_Exercise:_ Copy out unchanged every line of the items from the one containing "Find right heart atrium." through the final line of the items, including both ends.

_Records provided:_
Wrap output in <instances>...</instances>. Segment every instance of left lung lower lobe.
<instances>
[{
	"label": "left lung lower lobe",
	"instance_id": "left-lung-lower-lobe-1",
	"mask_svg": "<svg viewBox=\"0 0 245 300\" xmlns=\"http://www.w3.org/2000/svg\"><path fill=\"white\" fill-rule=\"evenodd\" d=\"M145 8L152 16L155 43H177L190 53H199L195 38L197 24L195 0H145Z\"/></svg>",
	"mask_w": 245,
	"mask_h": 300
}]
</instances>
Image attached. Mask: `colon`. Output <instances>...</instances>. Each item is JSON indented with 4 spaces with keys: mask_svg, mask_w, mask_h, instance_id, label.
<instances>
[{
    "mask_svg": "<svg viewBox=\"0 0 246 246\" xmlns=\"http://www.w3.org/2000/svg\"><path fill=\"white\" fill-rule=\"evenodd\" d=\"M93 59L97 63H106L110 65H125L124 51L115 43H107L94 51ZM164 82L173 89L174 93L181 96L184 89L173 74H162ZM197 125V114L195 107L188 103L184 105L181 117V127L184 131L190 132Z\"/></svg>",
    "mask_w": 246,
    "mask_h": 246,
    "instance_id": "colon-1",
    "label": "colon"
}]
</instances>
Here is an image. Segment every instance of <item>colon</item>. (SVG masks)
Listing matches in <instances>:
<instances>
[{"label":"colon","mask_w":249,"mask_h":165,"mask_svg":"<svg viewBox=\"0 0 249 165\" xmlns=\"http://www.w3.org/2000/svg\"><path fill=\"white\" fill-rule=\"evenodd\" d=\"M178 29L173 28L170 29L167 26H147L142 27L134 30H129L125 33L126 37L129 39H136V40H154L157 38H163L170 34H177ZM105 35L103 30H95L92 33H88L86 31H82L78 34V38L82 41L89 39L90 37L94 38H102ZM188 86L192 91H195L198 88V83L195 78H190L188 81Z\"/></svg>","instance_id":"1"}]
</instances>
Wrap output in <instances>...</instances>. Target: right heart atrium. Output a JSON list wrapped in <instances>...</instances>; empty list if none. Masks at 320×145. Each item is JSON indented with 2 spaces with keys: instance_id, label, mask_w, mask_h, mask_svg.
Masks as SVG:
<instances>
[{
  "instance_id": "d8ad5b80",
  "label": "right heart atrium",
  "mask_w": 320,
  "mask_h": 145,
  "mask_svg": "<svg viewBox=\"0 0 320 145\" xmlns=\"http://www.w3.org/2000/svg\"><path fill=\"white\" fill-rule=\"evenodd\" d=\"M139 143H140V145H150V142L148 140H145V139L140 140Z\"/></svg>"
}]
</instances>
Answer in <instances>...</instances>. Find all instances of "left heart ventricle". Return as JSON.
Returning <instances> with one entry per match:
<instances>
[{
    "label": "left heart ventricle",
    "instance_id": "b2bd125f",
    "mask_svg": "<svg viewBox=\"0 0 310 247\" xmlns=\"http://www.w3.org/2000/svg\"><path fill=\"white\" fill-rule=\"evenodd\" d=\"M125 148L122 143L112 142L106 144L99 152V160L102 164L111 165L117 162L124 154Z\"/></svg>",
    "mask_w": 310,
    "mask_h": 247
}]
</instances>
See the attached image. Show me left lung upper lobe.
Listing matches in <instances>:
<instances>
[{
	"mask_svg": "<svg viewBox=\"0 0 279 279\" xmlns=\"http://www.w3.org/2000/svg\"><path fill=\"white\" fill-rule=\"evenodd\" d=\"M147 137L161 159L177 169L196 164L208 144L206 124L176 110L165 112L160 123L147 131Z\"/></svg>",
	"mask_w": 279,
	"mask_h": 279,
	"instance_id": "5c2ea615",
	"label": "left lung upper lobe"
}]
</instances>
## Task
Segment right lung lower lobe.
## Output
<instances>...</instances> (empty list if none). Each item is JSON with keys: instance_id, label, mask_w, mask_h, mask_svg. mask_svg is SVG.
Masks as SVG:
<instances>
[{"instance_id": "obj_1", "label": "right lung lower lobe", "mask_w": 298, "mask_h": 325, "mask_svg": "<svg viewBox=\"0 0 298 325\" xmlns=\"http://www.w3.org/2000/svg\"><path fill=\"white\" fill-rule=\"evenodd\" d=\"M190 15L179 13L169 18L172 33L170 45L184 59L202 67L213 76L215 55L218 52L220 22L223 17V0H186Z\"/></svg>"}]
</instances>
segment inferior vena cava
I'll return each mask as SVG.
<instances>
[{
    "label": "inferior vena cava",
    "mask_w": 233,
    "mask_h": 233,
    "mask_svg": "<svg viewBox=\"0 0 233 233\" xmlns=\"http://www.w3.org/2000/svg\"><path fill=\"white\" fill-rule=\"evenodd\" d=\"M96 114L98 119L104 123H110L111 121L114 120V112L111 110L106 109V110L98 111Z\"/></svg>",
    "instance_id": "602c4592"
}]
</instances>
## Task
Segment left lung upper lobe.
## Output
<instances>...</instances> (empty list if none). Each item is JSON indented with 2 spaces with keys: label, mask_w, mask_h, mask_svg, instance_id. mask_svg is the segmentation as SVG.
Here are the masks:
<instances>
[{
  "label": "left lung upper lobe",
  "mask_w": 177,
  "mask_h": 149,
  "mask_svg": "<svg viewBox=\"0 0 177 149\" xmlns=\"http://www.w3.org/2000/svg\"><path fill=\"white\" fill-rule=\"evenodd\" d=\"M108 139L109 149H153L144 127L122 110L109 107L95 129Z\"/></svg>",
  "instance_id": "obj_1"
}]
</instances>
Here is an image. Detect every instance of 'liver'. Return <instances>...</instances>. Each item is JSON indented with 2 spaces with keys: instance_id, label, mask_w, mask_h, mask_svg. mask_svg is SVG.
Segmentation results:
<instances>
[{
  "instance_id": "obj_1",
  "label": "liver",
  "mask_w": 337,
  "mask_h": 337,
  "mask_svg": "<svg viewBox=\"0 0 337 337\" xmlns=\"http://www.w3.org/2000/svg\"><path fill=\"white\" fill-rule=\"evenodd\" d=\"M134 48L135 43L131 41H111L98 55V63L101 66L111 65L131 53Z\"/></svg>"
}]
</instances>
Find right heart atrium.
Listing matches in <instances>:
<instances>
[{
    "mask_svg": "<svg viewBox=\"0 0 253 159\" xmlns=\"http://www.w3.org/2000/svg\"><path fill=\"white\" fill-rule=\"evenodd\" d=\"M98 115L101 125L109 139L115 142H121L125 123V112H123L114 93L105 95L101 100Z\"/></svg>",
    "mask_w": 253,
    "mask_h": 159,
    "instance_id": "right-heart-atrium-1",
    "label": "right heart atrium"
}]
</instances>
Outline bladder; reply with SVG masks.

_Output for this exercise:_
Find right heart atrium.
Listing matches in <instances>:
<instances>
[{
    "mask_svg": "<svg viewBox=\"0 0 253 159\" xmlns=\"http://www.w3.org/2000/svg\"><path fill=\"white\" fill-rule=\"evenodd\" d=\"M98 115L101 125L109 139L115 142H121L125 123V112H123L114 93L105 95L101 100Z\"/></svg>",
    "mask_w": 253,
    "mask_h": 159,
    "instance_id": "right-heart-atrium-1",
    "label": "right heart atrium"
}]
</instances>
Outline bladder; reply with SVG masks.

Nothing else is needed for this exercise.